‘I will speak out against wrongdoing and support others who do the same’
As a financial advisor I believe that, regardless of any statutory or common law requirements, in order to act in the best interests of my clients, I have an ethical responsibility to put their needs before my own. However, lately this responsibility has been tested.
Recently I had a client who was going through a particularly acrimonious divorce. The client (along with her spouse) is the trustee of a self-managed super fund with substantial assets. She told me she believed the other trustee, the SMSF’s accountant and auditor were colluding to her detriment and that the way the SMSF was being run was not compliant with the SIS Act. Because of this, not only was she unable to access her superannuation but she was also at risk of being penalised and losing a big slice of her retirement savings - through no fault of her own.
Her brief to me was to investigate the fund and identify and quantify the cost of any possible breaches. I did this, and reported back.
Our next step was to make the auditors, accountants and the other trustee (her spouse) aware of our concerns. We did this, but with no result other than denials and accusations of hysterical over-reaction.
After months of getting nowhere and with mounting concern about the status of the SMSF, she made the decision – against the advice of her lawyer and with full knowledge of the possible consequences – to ‘blow the whistle’ and report the fund to the ATO.
She asked me to help her present her concerns to the ATO and to assemble a file of evidence. Whilst extreme, this all seems relatively straight forward, until you consider the following issues.
My client had a history of psychiatric disorders, including ADD, depression, anxiety disorder, panic attacks and bipolar disorder – as described by her, her spouse and a plethora of medical and non-medical professionals who had somehow become attached to the case.
So, my first consideration was whether she had the capacity to make sound decisions and understand the consequences of her actions. I believed she did fully understand the consequences. I believed this because I’d discussed the possible outcomes in detail over many months. I’d even gone to the length of preparing a detailed written report quantifying the impact of a worst-case scenario.
I had rather cynically noted that any claims of a lack of capacity both on her part and by the various ‘interested parties’ was invariably made only when needed to provide a rationale for otherwise unacceptable behaviour.
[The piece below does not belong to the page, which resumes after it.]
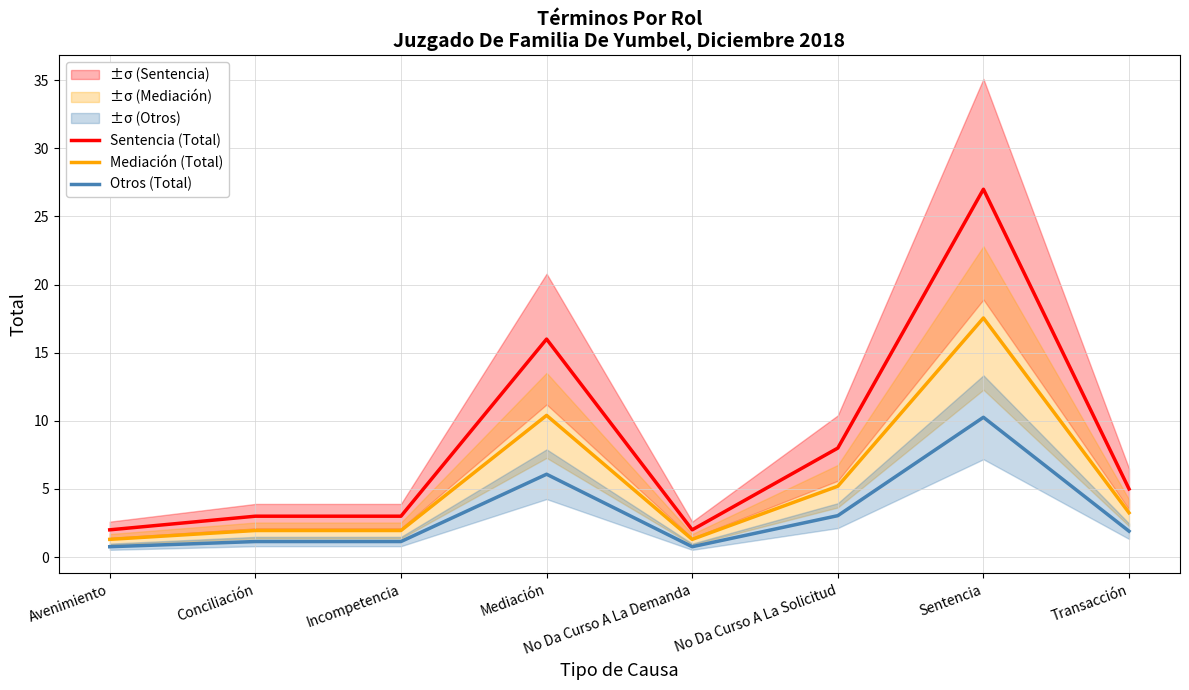

What position from the right is No Da Curso A La Solicitud?

3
I’d also observed that, when required to defend her own interests, her cognitive abilities were razor sharp.
The other consideration was what would most likely happen if I refused to assist her.
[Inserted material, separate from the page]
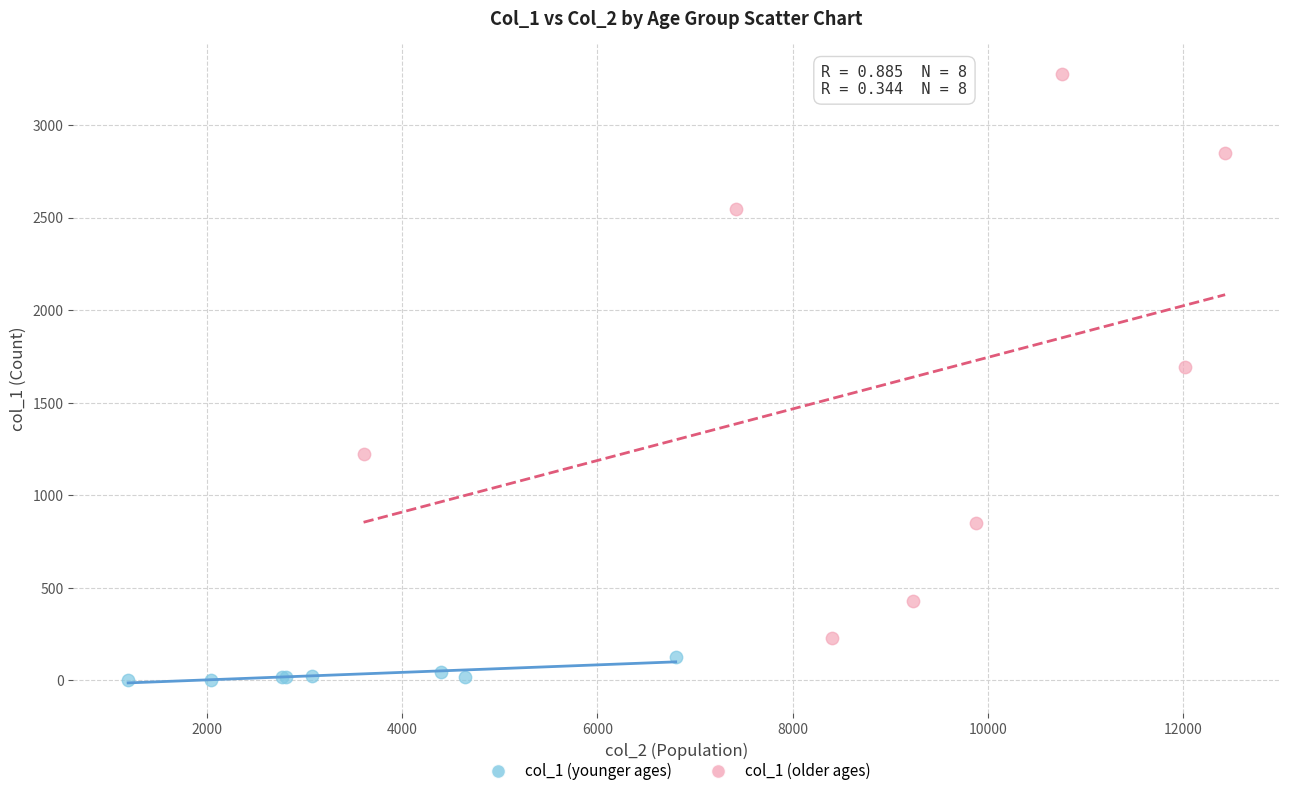

Which series contains the lowest Y value?

col_1 (younger ages)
I felt that she would still make her disclosure to the ATO regardless of my support and that it would be done badly, meaning she would end up in even more of a mess if she did it without my assistance.
From my perspective, the real ethical dilemma was in considering exactly why she was doing it. Was she driven by a genuine concern about the likely financial consequences to her SMSF if she didn’t ‘dob in’ herself and the other trustee before the ATO discovered the breaches? Or was she driven by an even baser need to punish her spouse for years of perceived abuse? There was also the overlay that perhaps I had a duty to draw the authorities’ attention to what appeared to be unlawful acts.
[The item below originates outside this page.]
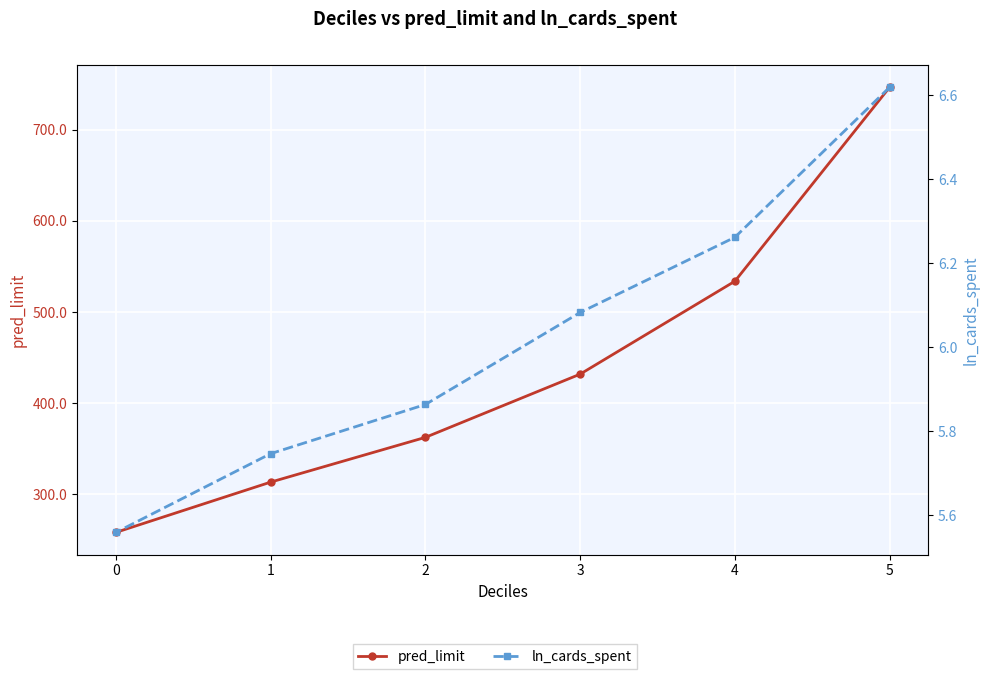

Reading left to right, extract all data points from this chart.

pred_limit: 5=746.8	4=533.8	3=431.8	2=362.4	1=313.3	0=258.1
ln_cards_spent: 5=6.6	4=6.3	3=6.1	2=5.9	1=5.7	0=5.6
In the end I did decide to help her and the cost to me in terms of time, money and stress has been substantial and ongoing.
When I made my decision I knew this was a probable outcome. Over the months prior I’d had ample opportunity to observe both the bullying tactics of the other side and the capricious nature of my client.
However, these consequences shouldn’t be, and weren’t, a consideration in the ultimate decision I made.
One of the principles of the Oath is, ‘I will speak out against wrongdoing and support others who do the same’ - there is no ‘unless it’s to my detriment’ addendum.